Hace un par de días tuve una gran idea que podía entretenernos, al menos, durante diez minutos. Consistía en cortar unos esquejes de una de mis macetas y replantarlos en otra, a ver si, con un poco de suerte, en unos meses tenía dos plantas en vez de una. Sí, lo sé, lo nunca visto en primavera.
Después de tener los esquejes en agua, he decidido que hoy, después de la siesta, era el momento idóneo. Me parecía una buena actividad para hacer con J2. Dentro de unos años, delante de esa planta corriente y moliente, le diría: mira, esto lo plantamos juntas durante la gran cuarentena del 2020. Probablemente ella me recriminaría no haber plantado algo más lucido, un pino o, como mínimo, un geranio. Lo importante es el detalle, había pensado, sacando el macetero.
Ahí se empiezan a torcer los planes. Hace frío y no me he puesto la chaqueta. Como siempre, en vez de guardar el tiesto vacío, está lleno de tierra vieja, dura como una piedra. Tengo un saco nuevo, pero está por abrir, y me horroriza lo que puede hacer una niña pequeña con 10 kilos de tierra. En su lugar, empiezo a remover la tierra con la punta del dedo. Encuentro los restos de una planta fosilizada, proveniente de un kit de plantas aromáticas de la que no brotó ninguna. Sin pensarlo demasiado, hago unos pequeños agujeros, clavo los esquejes como puedo, y vuelvo a echar tierra por encima. Antes de que cambie de opinión echo agua por encima, tanta, que pronto se convierte en una capa de barro.

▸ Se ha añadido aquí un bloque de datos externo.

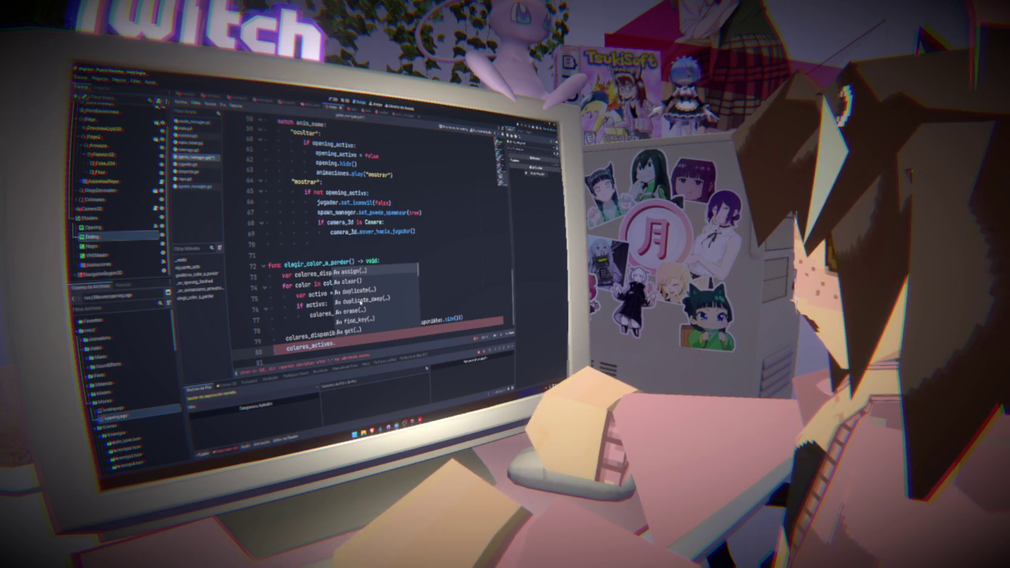
left_click(352, 310)
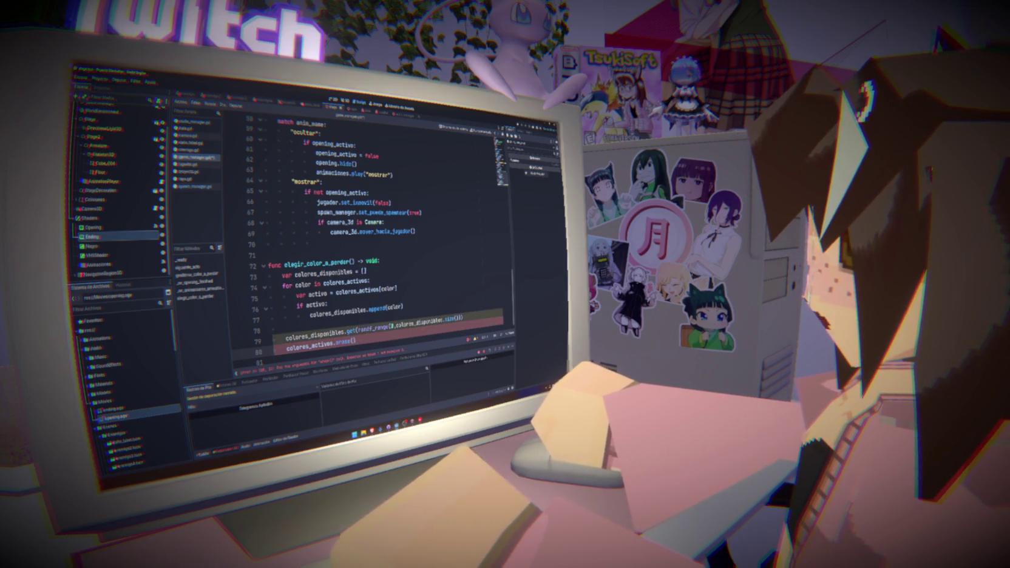
mouse_move(351, 341)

Miro la maceta abandonada en el suelo. J2 no parece muy decepcionada, a fin de cuentas, creo que no había puesto muchas esperanzas en la tarea. Anda, cántale una canción a la planta para que crezca, le digo sin mucha convicción, y ella no se hace de rogar y canta la gallina turuleca a voz en grito. Ya me siento mejor. De esto, sale un vergel.